Intra-household contacts (HCs) of leprosy patients are at increased risk of infection by and about ∼5-10% will develop active disease. A prognostic tool to identify HCs with the greatest risk of progressing to active disease would enhance early leprosy diagnosis and optimize prophylactic intervention. Previous metabolomics studies suggest that host lipid mediators derived from ω-3 and ω-6 polyunsaturated fatty acids (PUFAs) are potential biomarkers for leprosy. In this study, we investigated retrospective sera of leprosy HCs by liquid chromatography-mass spectrometry and enzyme-linked immunoassay to determine whether circulating levels of ω-3 and ω-6 PUFA metabolites were altered in HCs that developed leprosy (HCDL) in comparison to those that did not (HCNDL). Sera were collected from HCs at the time of index case diagnosis and before clinical signs/symptoms of leprosy. Our findings showed that HCDL sera exhibited a distinct metabolic profile in comparison to HCDNL. Specifically, arachidonic acid, leukotriene B, 11-hydroxyeicosatetraenoic acid, prostaglandin D, and lipoxin A were elevated in HCDL. In contrast, prostaglandin E levels were reduced in HCDL. The ω-3 PUFAs, docosahexaenoic acid, eicosapentaenoic acid, and the docosahexaenoic acid-derived resolvin D1 and maresin-1 were also elevated in HCDL individuals compared to HCNDL. Principal component analyses provided further evidence that lipid mediators could serve as an early biomarker for progression to active leprosy. A logistic model identified resolvin D1 and D2, and prostaglandin D as having the greatest potential for early detection of HCs that will manifest leprosy.

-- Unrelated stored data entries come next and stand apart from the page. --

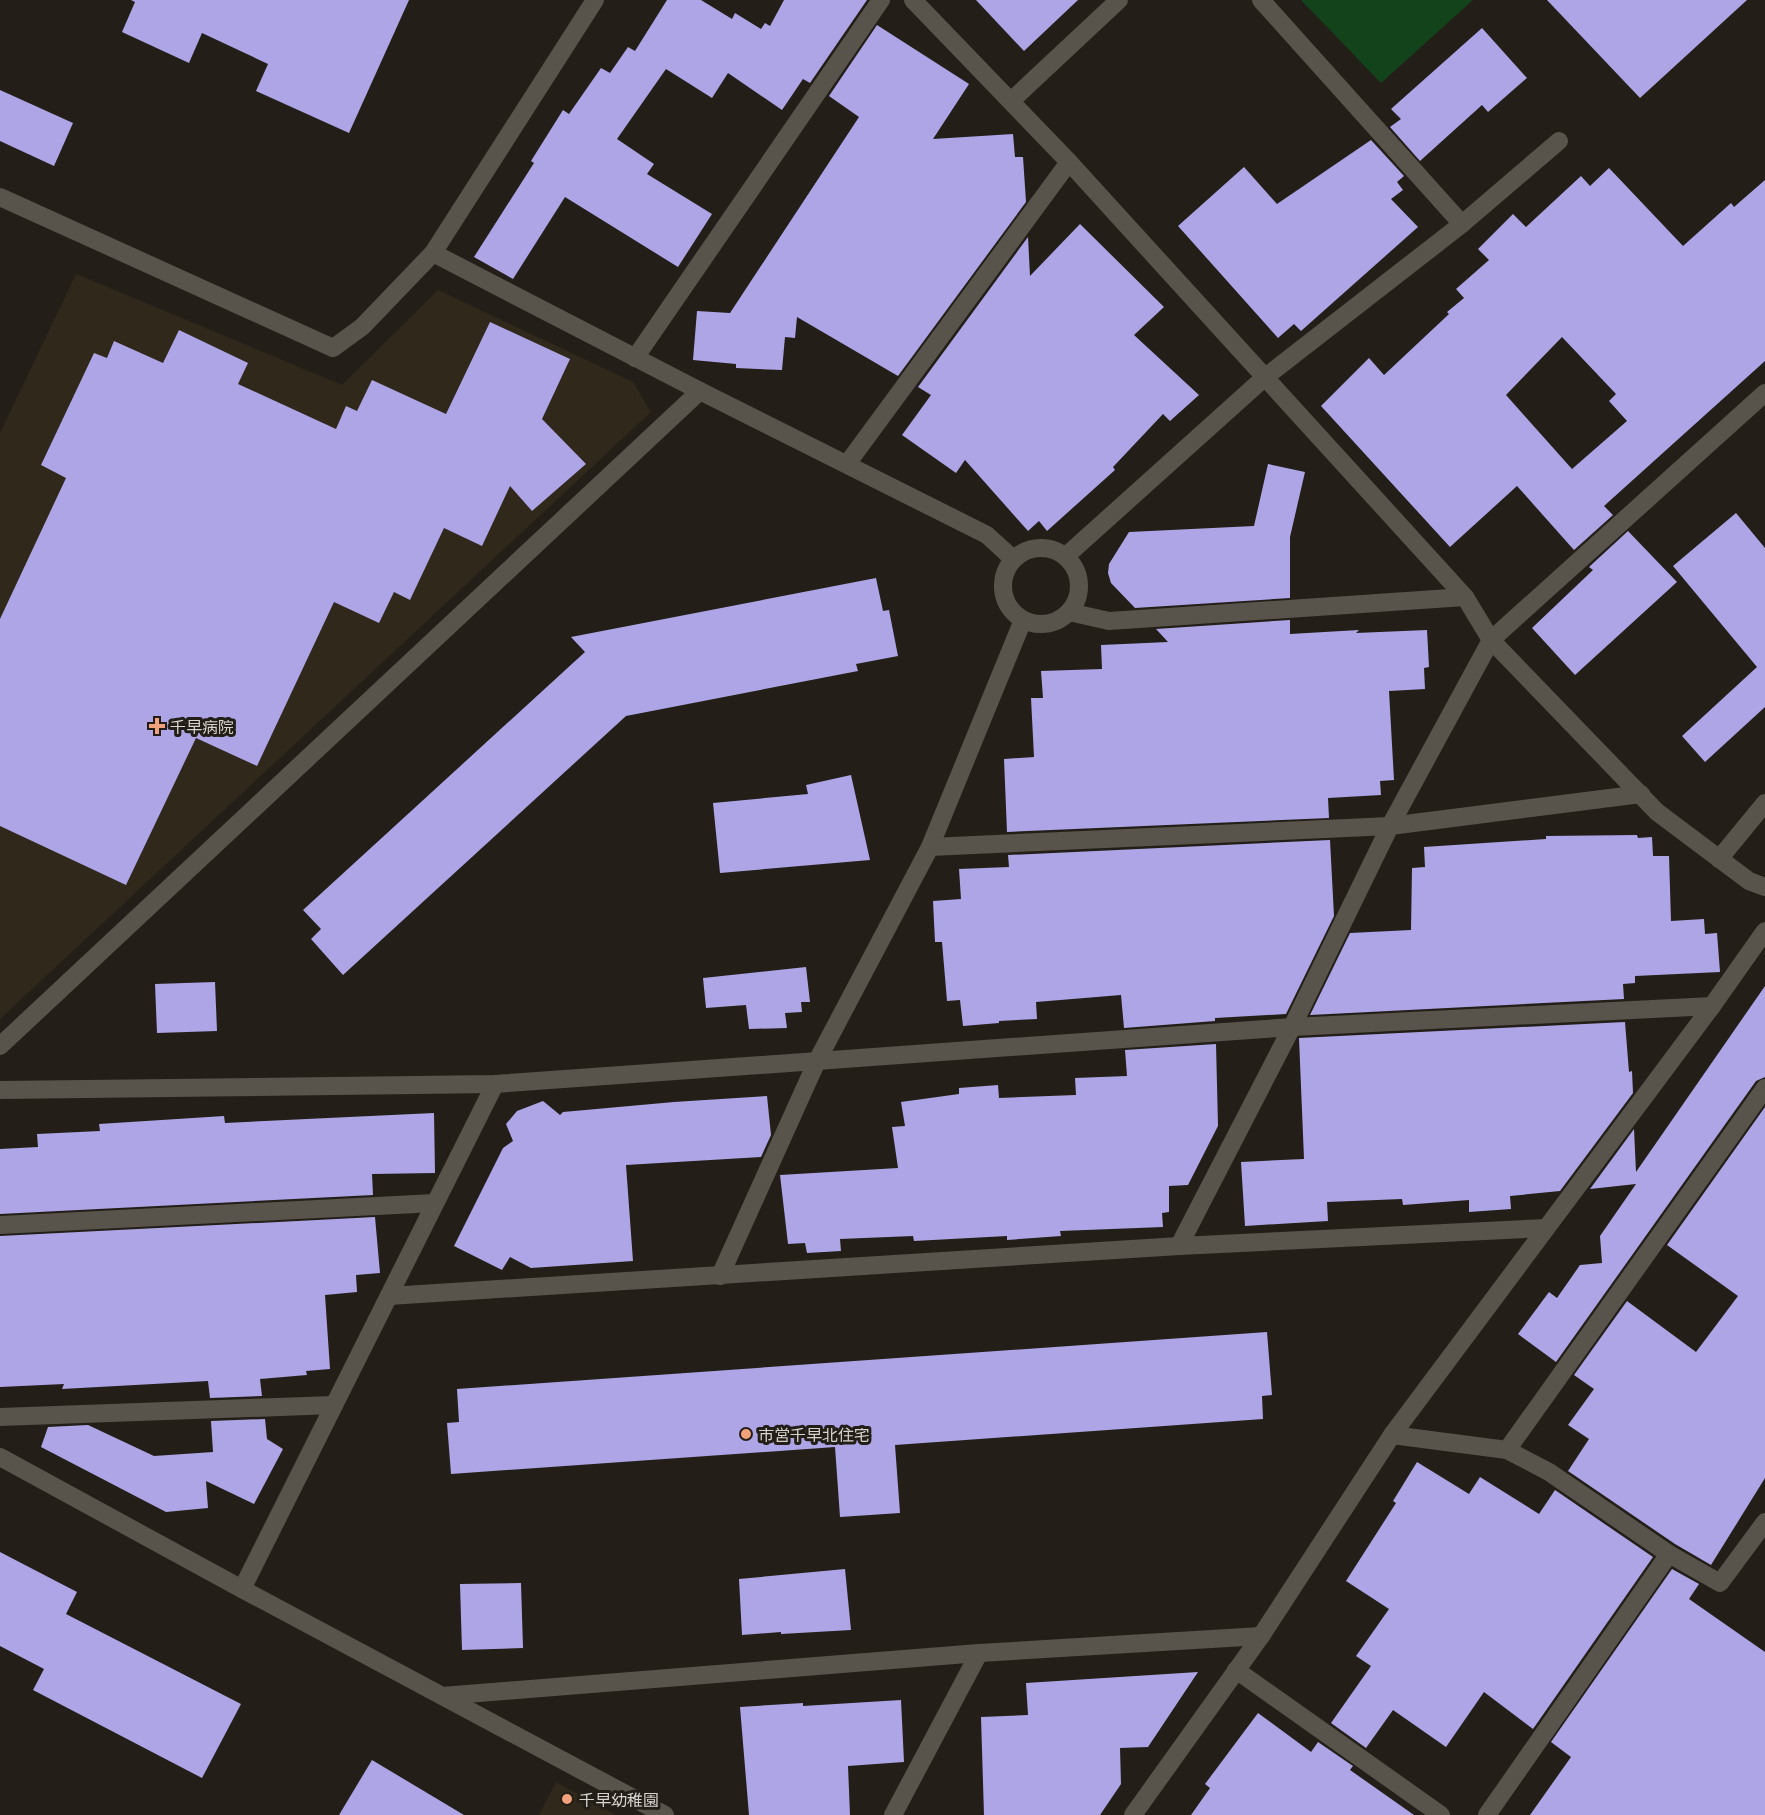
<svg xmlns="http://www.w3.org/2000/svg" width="1765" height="1815" font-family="Commissioner,'Noto Sans JP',sans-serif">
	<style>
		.built { fill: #2f281b }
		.green { fill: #12431b }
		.building { fill: #aea5e6; fill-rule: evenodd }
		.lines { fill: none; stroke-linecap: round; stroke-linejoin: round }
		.minor { stroke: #58544c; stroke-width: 18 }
		.poi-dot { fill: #f1a17b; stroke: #231f18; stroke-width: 2 }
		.labels { text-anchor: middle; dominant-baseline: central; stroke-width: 6; stroke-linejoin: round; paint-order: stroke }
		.poi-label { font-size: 16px; fill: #d7d4cf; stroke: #231f18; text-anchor: start }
	</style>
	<rect width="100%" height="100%" fill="#231f18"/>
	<!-- built -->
	<g class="built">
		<polygon points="76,274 342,385 438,290 633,382 651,412 0,1019 0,433"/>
		<polygon points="556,1782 616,1815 539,1815"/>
	</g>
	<!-- green -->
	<polygon class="green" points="1301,0 1473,0 1381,83"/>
	<!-- building -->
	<g class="building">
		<polygon points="131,0 409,0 349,133 256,91 268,64 202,33 189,63 122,32 135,2"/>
		<polygon points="667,0 701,0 732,19 735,13 761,29 765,23 770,26 784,0 867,0 810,83 803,79 782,110 728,73 712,98 666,69 617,139 654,164 647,174 712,214 678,267 565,197 513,279 474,257 534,163 531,161 563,110 569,114 601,68 610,73 628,47 635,51"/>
		<polygon points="976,0 1078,0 1024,51"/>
		<polygon points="1547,0 1747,0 1640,98"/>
		<polygon points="877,25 969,84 933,139 1013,134 1015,157 1023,157 1026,202 898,376 797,317 795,338 785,337 782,370 736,368 736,364 693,360 697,311 730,313 859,117 829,96"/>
		<polygon points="1482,28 1527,78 1488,112 1482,105 1420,161 1390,127 1401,119 1391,109"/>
		<polygon points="0,90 73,123 54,166 0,141"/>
		<polygon points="1371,140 1404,176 1397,182 1403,190 1391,199 1418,227 1301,331 1294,324 1278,338 1178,226 1244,167 1277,204"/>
		<path d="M1609 168 1683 246 1731 203 1734 207 1765 180V361L1604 506 1613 515 1574 550 1517 486 1450 547 1321 406 1369 358 1384 375 1449 314 1447 312 1464 298 1456 289 1489 260 1478 249 1513 214 1526 227 1581 176 1590 186ZM1562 337 1616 394 1609 401 1627 421 1572 469 1506 395Z"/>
		<polygon points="1080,224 1164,307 1134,335 1199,395 1170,421 1163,414 1113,467 1115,470 1047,531 1039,521 1028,531 965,460 956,473 902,435 931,395 918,387 1028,237 1030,276"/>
		<polygon points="490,322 570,359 542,419 586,464 532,511 510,486 482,546 444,528 410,600 394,592 379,623 334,602 257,766 196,738 126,885 0,826 0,619 66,478 41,465 94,353 107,358 114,341 163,363 179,330 248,363 238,384 336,429 346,406 357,411 372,380 446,414"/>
		<polygon points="1268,464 1305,472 1290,537 1290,598 1135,608 1111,583 1108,573 1109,564 1129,532 1254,526"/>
		<polygon points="1736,513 1765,548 1765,707 1705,762 1682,736 1757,667 1673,566"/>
		<polygon points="1628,531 1677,582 1575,675 1532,628 1593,570 1589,567"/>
		<polygon points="876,578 883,611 889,610 898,656 856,664 858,671 626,716 343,975 311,939 321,929 303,910 585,652 571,637"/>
		<polygon points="1290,620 1290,634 1359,630 1356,633 1427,630 1429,667 1424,668 1425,689 1389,691 1394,780 1380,781 1381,795 1328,798 1329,818 1007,832 1004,759 1034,757 1031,698 1043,698 1041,671 1102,669 1101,645 1168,642 1156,629"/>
		<polygon points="851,775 870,860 720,873 713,803 808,794 806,785"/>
		<polygon points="1637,835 1638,838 1652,837 1653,856 1669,856 1671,921 1704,919 1705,934 1717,933 1720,972 1635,976 1635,983 1623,984 1624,999 1310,1015 1350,933 1411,930 1412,868 1425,867 1424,847 1546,839 1546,836"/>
		<polygon points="1330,840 1334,916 1286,1014 1215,1018 1215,1021 1124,1028 1121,995 1036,1002 1037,1019 999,1021 999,1023 963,1026 960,1000 947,1001 942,942 935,942 933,901 961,899 959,869 1009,867 1008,855"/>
		<polygon points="806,967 810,1002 801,1002 802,1012 785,1013 787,1028 749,1029 746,1005 706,1008 703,978"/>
		<polygon points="215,982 217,1031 157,1033 155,984"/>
		<polygon points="1765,986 1765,1077 1756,1081 1556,1362 1518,1334 1549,1292 1557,1298 1580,1265 1602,1263 1600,1236 1636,1184 1590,1189 1634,1129 1636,1172"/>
		<polygon points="1625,1022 1629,1072 1632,1071 1633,1093 1560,1191 1510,1196 1511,1209 1469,1212 1469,1200 1403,1205 1402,1199 1327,1202 1328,1221 1245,1226 1241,1162 1304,1159 1299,1038"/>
		<polygon points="1216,1044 1218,1126 1188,1185 1169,1186 1169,1212 1162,1213 1163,1227 1060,1231 1061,1236 1007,1240 1007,1236 914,1241 913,1236 840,1239 841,1251 807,1253 805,1243 788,1244 780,1175 898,1168 892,1127 905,1126 901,1102 959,1094 959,1088 998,1085 999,1098 1076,1095 1075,1078 1127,1076 1125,1050"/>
		<polygon points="767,1096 771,1135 761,1157 626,1165 633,1261 531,1268 510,1257 502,1270 454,1246 503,1148 513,1141 506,1124 517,1111 543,1101 560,1115 563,1112 674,1102"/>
		<polygon points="1765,1107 1765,1478 1711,1565 1675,1544 1568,1471 1589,1439 1568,1425 1594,1389 1574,1375 1627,1301 1696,1352 1738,1296 1667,1245"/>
		<polygon points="434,1113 435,1173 372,1174 373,1195 0,1214 0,1149 38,1147 37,1134 100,1131 99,1124 224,1116 225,1123"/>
		<polygon points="375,1217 380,1273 356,1275 357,1292 325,1295 330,1369 306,1371 307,1375 260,1379 262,1396 210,1398 208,1381 62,1389 64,1384 0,1387 0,1236"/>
		<polygon points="1267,1332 1272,1395 1262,1396 1263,1419 895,1445 900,1513 840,1517 835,1447 451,1474 447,1423 459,1422 457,1389"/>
		<polygon points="265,1419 267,1439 283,1449 254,1504 206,1481 208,1508 166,1512 41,1447 48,1427 88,1425 154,1456 213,1452 211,1421"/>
		<polygon points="1417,1462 1469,1494 1480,1477 1539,1514 1555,1490 1653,1557 1533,1729 1484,1692 1446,1747 1393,1710 1366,1748 1331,1723 1371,1666 1356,1656 1389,1609 1346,1581 1396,1503 1393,1501"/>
		<polygon points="0,1552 77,1592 66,1614 241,1704 202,1778 33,1690 44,1669 0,1646"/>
		<polygon points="845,1569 851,1630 781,1634 781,1632 742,1635 739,1579"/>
		<polygon points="1672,1569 1699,1584 1689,1599 1765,1652 1765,1815 1530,1815 1571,1757 1551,1742"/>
		<polygon points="521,1583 523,1648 462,1650 460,1584"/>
		<polygon points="1198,1672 1148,1747 1120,1748 1121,1784 1100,1815 984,1815 981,1717 1028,1715 1026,1683"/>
		<polygon points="901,1700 904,1762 848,1766 850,1815 749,1815 740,1707 803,1703 803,1706"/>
		<polygon points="1258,1713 1311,1752 1318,1742 1353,1766 1350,1770 1414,1815 1191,1815 1210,1788 1205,1784"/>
		<polygon points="372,1760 464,1815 339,1815"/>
	</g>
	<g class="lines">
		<!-- minor -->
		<g class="minor">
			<polyline points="913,0 1069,162 1465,597 1491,640 1657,812 1749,881 1765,887"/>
			<polyline points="1261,0 1462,224"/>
			<polyline points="1011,101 1119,0"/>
			<polyline points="0,197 333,348 362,327 433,253 595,0"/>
			<polyline points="433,253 700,391 987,535 1013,559"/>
			<polyline points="635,358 881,0"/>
			<polyline points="847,464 1069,162"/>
			<circle cx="1041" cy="586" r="38"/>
			<polyline points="1066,556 1264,378 1462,224 1559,141"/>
			<polyline points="1069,612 1109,621 1465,597"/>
			<polyline points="930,847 1390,826 1641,794"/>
			<polyline points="1719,859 1765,803"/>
			<polyline points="0,1046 700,391"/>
			<polyline points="0,1090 495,1084 1292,1027 1712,1006"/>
			<polyline points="0,1225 435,1203"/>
			<polyline points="1179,1246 1292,1027 1390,826 1491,640 1765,393"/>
			<polyline points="720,1276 817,1061 930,847 1023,620"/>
			<polyline points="389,1296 1179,1246 1546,1228"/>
			<polyline points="0,1417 334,1405"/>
			<polyline points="1392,1435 1507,1450 1549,1472 1669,1554 1720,1583 1765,1522"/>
			<polyline points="1507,1450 1765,1088"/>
			<polyline points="0,1457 242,1589 665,1815"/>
			<polyline points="242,1589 495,1084"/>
			<polyline points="1236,1670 1441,1815"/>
			<polyline points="442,1696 979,1653 1261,1636"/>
			<polyline points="893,1815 979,1653"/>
			<polyline points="1133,1815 1261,1636 1392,1435 1712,1006 1765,931"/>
			<polyline points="1487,1815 1669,1554"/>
		</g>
	</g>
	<!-- markers -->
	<g class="poi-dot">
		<path d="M154 717h6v6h6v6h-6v6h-6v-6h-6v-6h6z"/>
		<circle cx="746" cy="1434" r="6"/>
		<circle cx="567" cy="1799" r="6"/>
	</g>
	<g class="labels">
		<!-- poi labels -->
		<g class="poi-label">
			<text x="170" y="726">千早病院</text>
			<text x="758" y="1434">市営千早北住宅</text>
			<text x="579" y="1799">千早幼稚園</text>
		</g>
	</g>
</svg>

家庭内接触者(HCs)感染麻风病的风险增加,约 5-10%的 HCs 会发展为活动性疾病。一种预测工具,用于识别具有发展为活动性疾病最大风险的 HCs,将增强麻风病的早期诊断并优化预防性干预。先前的代谢组学研究表明,来源于 ω-3 和 ω-6 多不饱和脂肪酸(PUFA)的宿主脂质介质是麻风病的潜在生物标志物。在这项研究中,我们通过液相色谱-质谱和酶联免疫吸附法对麻风病 HCs 的回顾性血清进行了研究,以确定在发展为麻风病的 HCs(HCDL)与未发展为麻风病的 HCs(HCNDL)相比,循环 ω-3 和 ω-6 PUFA 代谢物水平是否发生改变。血清是在索引病例诊断时和麻风病临床症状/体征出现之前从 HCs 中收集的。我们的研究结果表明,与 HCNDL 相比,HCDL 血清表现出明显不同的代谢特征。具体而言,花生四烯酸、白三烯 B、11-羟基二十碳四烯酸、前列腺素 D 和脂氧素 A 在 HCDL 中升高。相比之下,HCDL 中的前列腺素 E 水平降低。与 HCNDL 相比,ω-3PUFA,二十二碳六烯酸、二十碳五烯酸以及二十二碳六烯酸衍生的分辨率 D1 和maresin-1 在 HCDL 个体中也升高。主成分分析提供了进一步的证据,表明脂质介质可以作为进展为活动性麻风病的早期生物标志物。逻辑回归模型确定分辨率 D1 和 D2 以及前列腺素 D 具有最大的潜力,可用于早期检测将表现出麻风病的 HCs。